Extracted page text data
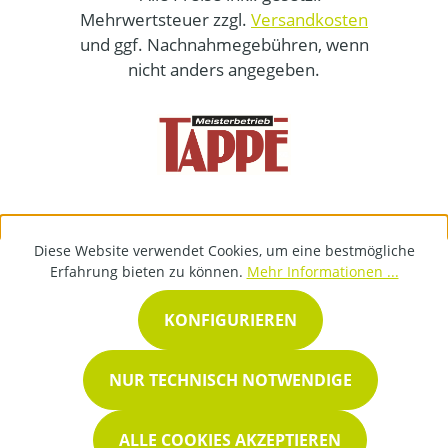
Mehrwertsteuer zzgl.
Versandkosten
und ggf. Nachnahmegebühren, wenn
nicht anders angegeben.
Diese Website verwendet Cookies, um eine bestmögliche
Erfahrung bieten zu können.
Mehr Informationen ...
KONFIGURIEREN
NUR TECHNISCH NOTWENDIGE
ALLE COOKIES AKZEPTIEREN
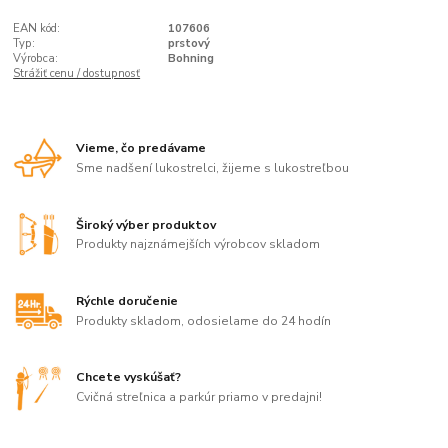
EAN kód:
107606
Typ:
prstový
Výrobca:
Bohning
Strážiť cenu / dostupnosť
Vieme, čo predávame
Sme nadšení lukostrelci, žijeme s lukostreľbou
Široký výber produktov
Produkty najznámejších výrobcov skladom
Rýchle doručenie
Produkty skladom, odosielame do 24 hodín
Chcete vyskúšať?
Cvičná streľnica a parkúr priamo v predajni!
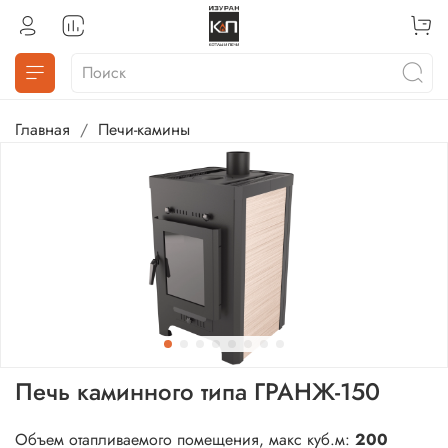
Главная
Печи-камины
Печь каминного типа ГРАНЖ-150
Объем отапливаемого помещения, макс куб.м:
200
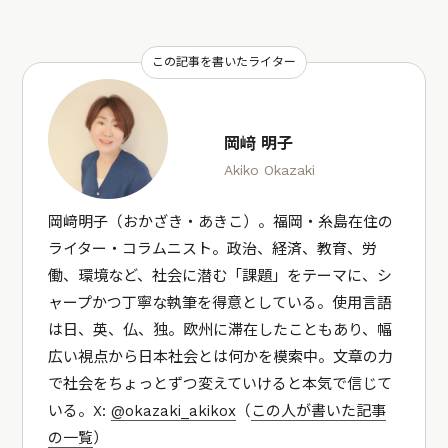
この記事を書いたライター
岡﨑 明子
Akiko Okazaki
岡﨑明子（おかざき・あきこ）。福岡・糸島在住の
ライター・コラムニスト。政治、経済、教育、労
働、環境など、社会に潜む「課題」をテーマに、シ
ャープかつ丁寧な執筆を得意としている。使用言語
は日、英、仏、独。欧州に滞在したこともあり、幅
広い視点から日本社会とは何かを模索中。文章の力
で社会をちょっとずつ変えていけると本気で信じて
いる。X:
@okazaki_akikox
（
この人が書いた記事
の一覧
）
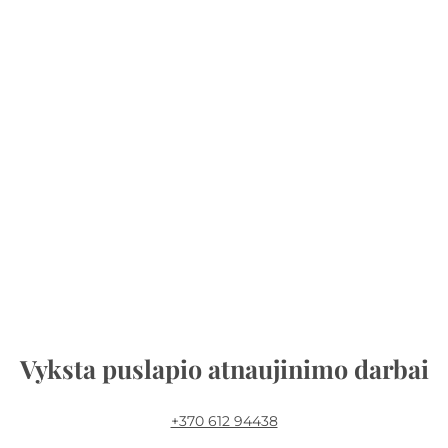
Vyksta puslapio atnaujinimo darbai
+370 612 94438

● Instructions for the task: Please reproduce the entries above exactly, from their first line to the line holding "Široký výber produktov" inclusive, and nothing else; the pictures stay out.

● Answer to this exercise:
Mehrwertsteuer zzgl.
Versandkosten
und ggf. Nachnahmegebühren, wenn
nicht anders angegeben.
Diese Website verwendet Cookies, um eine bestmögliche
Erfahrung bieten zu können.
Mehr Informationen ...
KONFIGURIEREN
NUR TECHNISCH NOTWENDIGE
ALLE COOKIES AKZEPTIEREN
EAN kód:
107606
Typ:
prstový
Výrobca:
Bohning
Strážiť cenu / dostupnosť
Vieme, čo predávame
Sme nadšení lukostrelci, žijeme s lukostreľbou
Široký výber produktov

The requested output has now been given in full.